As this blog has mentioned before, Arizona is a community property state. In the context of a divorce, this means that, generally speaking, marital property is split 50-50 between the spouses. Incidentally, even couples with no intention of splitting need to be aware of our community property laws.
The general rule is that if a couple owns property together, or if it was acquired during their marriage or because of income either one of them earned during their marriage, then the property is community property. In practice, at least for long-term marriages, most assets are going to be treated as community property, subject to a 50-50 split.
However, community property states like Arizona also recognize what is called non-marital or separate property. These assets or ordinarily not subject to property division. In other words, what either spouse brought into the marriage will remain the sole property of that spouse in the event of a divorce.

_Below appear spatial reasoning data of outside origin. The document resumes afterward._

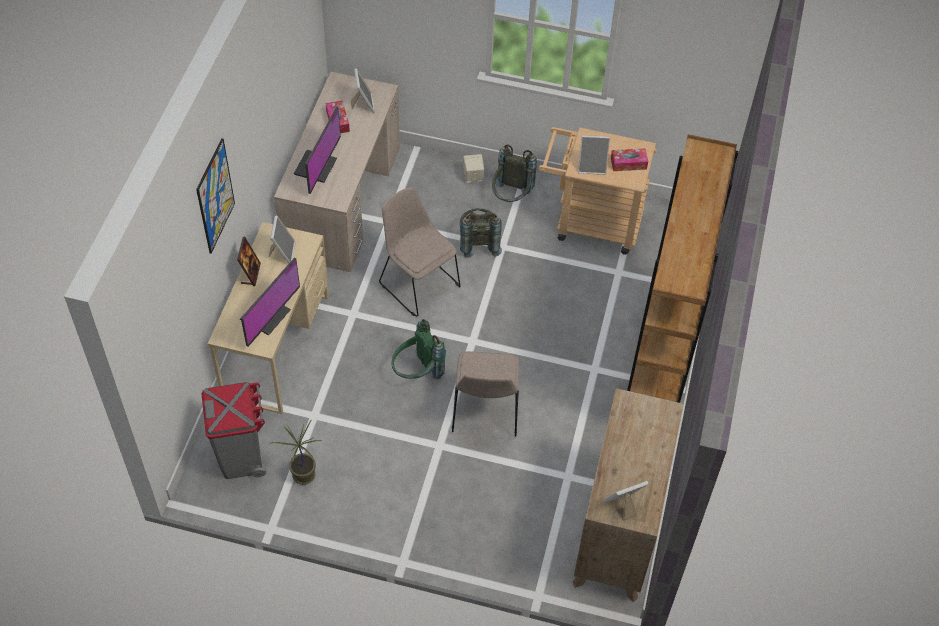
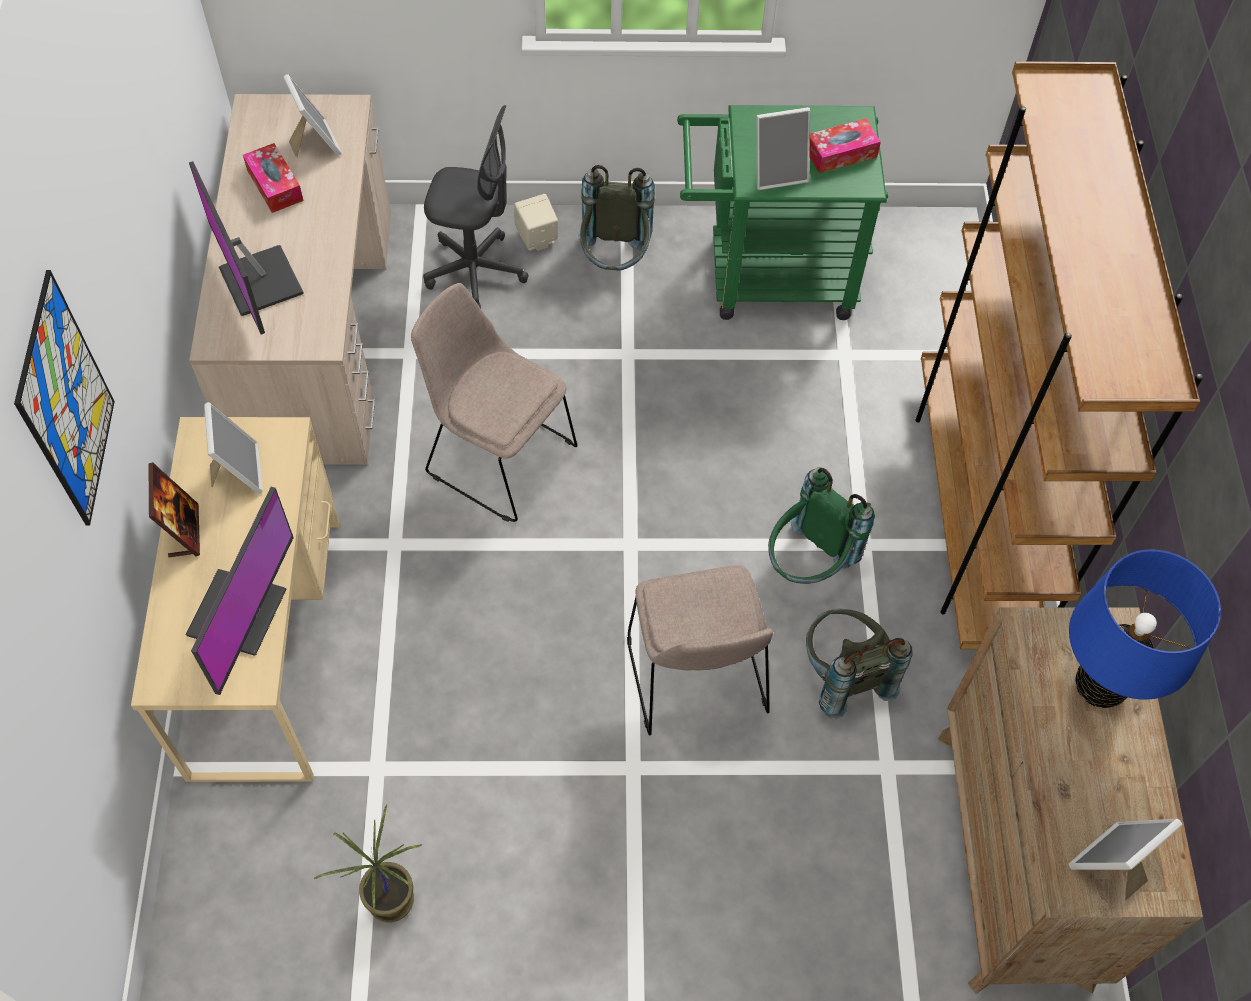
camera: 15 degrees left, 5 degrees up
grey trash can [202,382,266,479] -> none
monitor [294,107,341,194] -> monitor turned 150 degrees clockwise [189,161,304,335]
green backpack [392,319,446,379] -> green backpack moved to [768,467,875,584]
grey backpack [459,208,502,258] -> grey backpack moved to [806,609,913,719]
beige cart [539,127,656,255] -> green cart [677,105,888,320]
none -> grey office chair [423,105,529,308]
none -> blue table lamp [1069,549,1221,708]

Moreover, inheritances and gifts one spouse receives, so long as the intent was to benefit only that spouse, will also be considered separate property, even if the inheritance or gift took place during the marriage. In other words, a Phoenix resident who is facing the end of their marriage need not worry that the bequest or gift from her parents is going to wind up in the hands of her former spouse, as she has a good argument that such assets should remain hers outright.
Sometimes, though, it is not so easy to sort out what is marital property and what is non-marital property, or what might be partly separate and partly community, such as a house or a car purchased by one party prior to the marriage but paid for during the marriage as couples often do not pay much attention to such nuances when they are happily married. Rather, they tend to take a “your’s is mine and mine is your’s” approach, mingling their property together.
This is not necessarily a bad thing. But, it can complicate property division somewhat, which is why many people choose to seek out legal assistance.